> **Activity**
What is the number of lines below that include the string "user"? Provide that number alone.

★ ★ ★ ★ ★

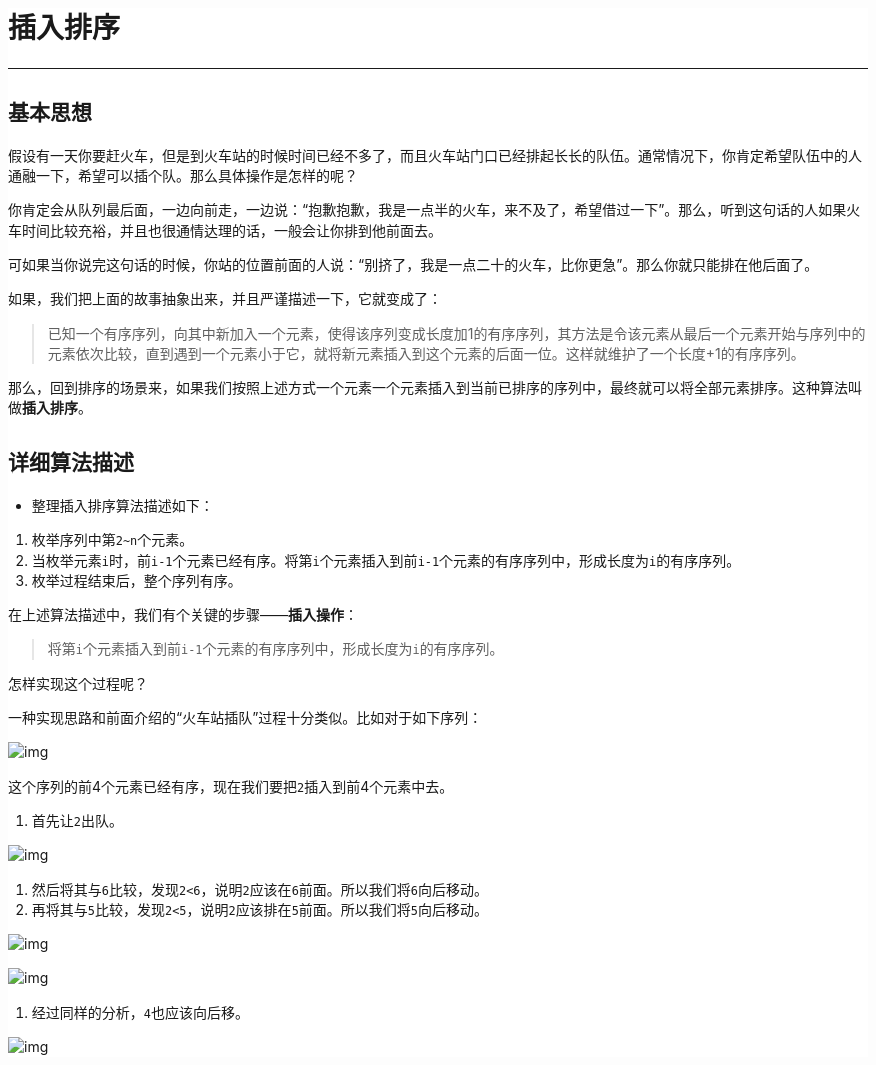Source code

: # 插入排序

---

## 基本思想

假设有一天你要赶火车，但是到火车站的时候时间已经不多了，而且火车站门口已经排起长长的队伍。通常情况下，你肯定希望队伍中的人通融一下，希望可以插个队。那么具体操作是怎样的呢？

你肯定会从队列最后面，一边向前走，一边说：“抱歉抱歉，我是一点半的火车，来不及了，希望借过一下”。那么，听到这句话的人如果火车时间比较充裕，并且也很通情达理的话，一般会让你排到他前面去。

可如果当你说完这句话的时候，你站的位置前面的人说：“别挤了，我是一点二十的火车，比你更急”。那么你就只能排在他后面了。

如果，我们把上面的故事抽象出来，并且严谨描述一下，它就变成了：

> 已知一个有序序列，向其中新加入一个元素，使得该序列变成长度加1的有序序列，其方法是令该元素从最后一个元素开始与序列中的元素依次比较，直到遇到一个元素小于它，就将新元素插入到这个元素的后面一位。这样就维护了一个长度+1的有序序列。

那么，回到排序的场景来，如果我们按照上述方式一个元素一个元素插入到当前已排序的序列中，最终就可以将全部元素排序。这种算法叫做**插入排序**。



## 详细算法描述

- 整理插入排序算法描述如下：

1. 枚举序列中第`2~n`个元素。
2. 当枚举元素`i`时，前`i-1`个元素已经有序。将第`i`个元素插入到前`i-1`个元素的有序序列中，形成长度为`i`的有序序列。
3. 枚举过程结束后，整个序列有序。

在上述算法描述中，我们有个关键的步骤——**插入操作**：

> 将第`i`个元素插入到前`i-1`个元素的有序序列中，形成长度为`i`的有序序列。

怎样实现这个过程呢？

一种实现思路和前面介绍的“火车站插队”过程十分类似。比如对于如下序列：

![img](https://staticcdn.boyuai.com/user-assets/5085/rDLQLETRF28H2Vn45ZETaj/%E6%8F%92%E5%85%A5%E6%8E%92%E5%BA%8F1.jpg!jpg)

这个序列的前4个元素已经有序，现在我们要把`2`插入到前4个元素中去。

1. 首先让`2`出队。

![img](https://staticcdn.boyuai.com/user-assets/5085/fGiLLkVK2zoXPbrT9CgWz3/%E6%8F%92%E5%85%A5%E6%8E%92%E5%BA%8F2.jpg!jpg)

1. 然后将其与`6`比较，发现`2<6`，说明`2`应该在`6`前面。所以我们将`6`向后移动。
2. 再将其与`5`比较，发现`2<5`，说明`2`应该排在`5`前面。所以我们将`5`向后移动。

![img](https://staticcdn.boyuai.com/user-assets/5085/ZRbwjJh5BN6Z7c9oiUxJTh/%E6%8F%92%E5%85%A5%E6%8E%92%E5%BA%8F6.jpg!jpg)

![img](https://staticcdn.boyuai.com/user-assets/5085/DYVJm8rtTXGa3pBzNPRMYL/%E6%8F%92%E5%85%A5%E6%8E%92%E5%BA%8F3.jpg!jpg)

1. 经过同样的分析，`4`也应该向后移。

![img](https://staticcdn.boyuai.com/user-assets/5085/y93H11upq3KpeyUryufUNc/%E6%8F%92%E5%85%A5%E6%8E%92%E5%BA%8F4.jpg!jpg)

★ ★ ★ ★ ★

> **The answer**
5